Given data:
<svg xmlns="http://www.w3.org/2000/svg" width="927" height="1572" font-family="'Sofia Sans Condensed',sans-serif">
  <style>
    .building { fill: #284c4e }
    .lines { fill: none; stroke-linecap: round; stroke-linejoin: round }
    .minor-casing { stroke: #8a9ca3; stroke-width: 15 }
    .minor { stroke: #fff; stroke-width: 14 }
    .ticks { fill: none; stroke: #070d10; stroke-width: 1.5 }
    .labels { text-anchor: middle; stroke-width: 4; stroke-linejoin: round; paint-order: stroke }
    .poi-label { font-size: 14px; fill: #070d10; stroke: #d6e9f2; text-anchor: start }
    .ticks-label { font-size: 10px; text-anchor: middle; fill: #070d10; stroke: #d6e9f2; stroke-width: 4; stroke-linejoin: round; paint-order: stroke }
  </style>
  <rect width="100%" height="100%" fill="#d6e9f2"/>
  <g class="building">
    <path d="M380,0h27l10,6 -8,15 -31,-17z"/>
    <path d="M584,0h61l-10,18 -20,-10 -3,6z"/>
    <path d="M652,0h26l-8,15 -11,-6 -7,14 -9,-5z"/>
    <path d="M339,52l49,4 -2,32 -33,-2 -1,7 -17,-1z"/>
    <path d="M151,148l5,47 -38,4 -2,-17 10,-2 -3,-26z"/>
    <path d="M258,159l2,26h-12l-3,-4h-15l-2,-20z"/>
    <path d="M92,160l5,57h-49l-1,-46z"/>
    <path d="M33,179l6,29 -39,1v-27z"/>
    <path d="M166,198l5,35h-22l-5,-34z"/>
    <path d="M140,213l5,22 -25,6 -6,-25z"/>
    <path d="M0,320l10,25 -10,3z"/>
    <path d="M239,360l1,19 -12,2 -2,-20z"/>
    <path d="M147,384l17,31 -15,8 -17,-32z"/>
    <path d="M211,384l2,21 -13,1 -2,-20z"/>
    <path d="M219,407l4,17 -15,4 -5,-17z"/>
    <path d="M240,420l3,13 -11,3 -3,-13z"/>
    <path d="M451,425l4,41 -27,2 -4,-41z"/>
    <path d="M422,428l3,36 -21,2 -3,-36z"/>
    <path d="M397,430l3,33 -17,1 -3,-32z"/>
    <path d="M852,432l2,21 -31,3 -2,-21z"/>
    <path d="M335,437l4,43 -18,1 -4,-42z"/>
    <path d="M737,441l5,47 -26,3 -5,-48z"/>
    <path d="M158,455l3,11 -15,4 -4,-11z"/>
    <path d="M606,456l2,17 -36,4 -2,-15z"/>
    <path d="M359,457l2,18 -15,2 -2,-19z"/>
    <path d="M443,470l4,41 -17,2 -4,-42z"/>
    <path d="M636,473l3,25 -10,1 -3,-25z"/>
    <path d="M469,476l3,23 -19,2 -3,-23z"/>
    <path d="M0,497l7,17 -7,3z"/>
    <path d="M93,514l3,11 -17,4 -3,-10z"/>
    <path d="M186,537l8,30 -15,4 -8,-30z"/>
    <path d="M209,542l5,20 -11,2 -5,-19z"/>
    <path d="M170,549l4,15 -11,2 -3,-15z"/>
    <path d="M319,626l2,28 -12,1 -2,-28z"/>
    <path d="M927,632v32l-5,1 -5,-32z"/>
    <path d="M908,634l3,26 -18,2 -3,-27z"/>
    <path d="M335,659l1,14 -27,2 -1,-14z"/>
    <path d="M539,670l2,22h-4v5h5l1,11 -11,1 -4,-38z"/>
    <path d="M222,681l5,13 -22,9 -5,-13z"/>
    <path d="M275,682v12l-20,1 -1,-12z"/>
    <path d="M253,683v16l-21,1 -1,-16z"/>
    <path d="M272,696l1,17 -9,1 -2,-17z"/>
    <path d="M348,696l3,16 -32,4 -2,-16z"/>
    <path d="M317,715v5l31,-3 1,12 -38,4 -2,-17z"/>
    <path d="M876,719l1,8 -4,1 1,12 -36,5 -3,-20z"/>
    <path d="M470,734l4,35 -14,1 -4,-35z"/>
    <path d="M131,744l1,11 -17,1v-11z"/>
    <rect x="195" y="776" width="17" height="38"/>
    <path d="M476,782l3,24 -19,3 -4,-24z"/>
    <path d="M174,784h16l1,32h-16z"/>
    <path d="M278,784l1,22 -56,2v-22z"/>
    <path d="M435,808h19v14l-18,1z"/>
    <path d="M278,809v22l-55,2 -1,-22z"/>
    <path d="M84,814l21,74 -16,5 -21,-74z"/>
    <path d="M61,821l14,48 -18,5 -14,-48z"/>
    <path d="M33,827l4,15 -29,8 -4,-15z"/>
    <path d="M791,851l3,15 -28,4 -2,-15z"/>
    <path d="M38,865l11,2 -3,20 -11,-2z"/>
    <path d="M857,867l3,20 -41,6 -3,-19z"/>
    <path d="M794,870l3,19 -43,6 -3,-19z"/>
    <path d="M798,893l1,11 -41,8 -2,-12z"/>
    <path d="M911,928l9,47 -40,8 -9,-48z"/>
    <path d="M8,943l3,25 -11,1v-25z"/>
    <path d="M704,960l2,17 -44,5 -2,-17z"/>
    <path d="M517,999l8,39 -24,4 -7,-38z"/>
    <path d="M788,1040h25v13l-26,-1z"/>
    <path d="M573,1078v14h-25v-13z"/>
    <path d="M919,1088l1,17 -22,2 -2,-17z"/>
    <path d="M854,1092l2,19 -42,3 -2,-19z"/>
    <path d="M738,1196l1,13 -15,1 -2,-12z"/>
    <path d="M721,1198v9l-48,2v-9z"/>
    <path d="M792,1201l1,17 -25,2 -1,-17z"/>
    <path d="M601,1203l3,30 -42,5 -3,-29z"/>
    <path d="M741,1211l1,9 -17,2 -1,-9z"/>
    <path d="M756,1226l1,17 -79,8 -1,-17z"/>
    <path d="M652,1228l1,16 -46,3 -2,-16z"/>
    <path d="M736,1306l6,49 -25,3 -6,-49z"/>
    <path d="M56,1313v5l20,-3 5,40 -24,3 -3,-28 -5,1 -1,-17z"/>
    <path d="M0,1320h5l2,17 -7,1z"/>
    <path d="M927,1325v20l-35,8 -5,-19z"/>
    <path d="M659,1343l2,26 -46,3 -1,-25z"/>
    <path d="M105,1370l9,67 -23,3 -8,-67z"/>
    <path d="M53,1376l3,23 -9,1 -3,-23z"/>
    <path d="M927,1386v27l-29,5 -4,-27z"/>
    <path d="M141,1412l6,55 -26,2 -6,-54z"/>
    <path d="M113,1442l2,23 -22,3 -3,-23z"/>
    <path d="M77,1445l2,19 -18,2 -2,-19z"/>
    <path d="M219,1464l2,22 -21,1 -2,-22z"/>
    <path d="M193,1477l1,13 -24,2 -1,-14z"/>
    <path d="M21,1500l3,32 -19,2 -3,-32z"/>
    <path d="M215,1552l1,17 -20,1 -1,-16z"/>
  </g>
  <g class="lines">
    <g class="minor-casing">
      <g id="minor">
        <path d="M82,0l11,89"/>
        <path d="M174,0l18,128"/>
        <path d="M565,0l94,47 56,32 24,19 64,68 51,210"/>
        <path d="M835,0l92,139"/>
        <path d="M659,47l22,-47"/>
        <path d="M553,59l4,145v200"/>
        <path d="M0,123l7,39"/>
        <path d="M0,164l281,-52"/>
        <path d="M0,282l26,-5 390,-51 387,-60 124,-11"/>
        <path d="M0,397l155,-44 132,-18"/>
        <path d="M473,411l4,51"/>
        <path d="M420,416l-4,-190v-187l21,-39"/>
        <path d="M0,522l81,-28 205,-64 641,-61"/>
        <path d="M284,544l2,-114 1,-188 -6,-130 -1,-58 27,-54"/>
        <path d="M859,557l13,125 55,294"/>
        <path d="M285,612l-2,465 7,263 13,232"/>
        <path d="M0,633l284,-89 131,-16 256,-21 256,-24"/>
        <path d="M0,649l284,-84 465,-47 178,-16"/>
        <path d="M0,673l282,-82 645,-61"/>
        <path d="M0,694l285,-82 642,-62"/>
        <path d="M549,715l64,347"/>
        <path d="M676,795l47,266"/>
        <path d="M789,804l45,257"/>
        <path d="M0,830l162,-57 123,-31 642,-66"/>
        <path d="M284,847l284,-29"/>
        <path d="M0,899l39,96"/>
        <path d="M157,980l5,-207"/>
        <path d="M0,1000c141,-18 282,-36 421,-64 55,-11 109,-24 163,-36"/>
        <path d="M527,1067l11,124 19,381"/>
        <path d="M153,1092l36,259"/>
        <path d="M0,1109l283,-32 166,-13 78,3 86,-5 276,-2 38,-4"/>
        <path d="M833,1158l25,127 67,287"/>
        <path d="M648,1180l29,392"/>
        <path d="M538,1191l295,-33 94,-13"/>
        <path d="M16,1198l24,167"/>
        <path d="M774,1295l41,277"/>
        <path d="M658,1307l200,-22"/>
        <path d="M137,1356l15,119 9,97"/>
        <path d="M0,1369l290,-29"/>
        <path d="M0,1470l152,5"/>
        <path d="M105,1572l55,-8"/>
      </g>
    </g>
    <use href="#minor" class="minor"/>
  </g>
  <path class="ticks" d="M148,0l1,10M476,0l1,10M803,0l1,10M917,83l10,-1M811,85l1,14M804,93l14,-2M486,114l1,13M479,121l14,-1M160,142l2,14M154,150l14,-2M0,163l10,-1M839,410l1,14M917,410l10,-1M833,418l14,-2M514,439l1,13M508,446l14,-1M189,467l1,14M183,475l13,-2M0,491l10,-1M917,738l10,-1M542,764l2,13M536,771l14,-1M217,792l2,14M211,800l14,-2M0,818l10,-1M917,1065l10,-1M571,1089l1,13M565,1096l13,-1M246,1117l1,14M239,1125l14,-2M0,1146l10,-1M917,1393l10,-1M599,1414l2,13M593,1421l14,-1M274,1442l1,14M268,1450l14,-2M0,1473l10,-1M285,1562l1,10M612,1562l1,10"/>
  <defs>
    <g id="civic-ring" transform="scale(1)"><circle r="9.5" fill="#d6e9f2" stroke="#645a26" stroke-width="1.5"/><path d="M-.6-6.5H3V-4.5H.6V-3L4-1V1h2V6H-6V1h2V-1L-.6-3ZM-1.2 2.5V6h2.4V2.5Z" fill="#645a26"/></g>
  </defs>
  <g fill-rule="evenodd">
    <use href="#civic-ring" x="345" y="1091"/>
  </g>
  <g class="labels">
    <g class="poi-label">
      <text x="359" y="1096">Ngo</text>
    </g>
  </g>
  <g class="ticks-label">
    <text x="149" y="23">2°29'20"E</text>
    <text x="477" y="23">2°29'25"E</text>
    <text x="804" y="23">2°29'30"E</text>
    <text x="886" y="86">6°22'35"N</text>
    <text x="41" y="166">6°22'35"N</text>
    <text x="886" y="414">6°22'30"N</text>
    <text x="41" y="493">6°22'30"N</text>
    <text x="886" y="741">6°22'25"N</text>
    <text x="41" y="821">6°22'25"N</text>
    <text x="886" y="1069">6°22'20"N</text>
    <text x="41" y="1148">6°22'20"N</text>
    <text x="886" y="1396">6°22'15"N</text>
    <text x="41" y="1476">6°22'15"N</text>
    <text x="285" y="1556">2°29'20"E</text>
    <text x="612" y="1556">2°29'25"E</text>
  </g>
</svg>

Exercise objective: Each line in the data that holds the string "lines" should be found and copied.

Solution for this exercise:
    .lines { fill: none; stroke-linecap: round; stroke-linejoin: round }
  <g class="lines">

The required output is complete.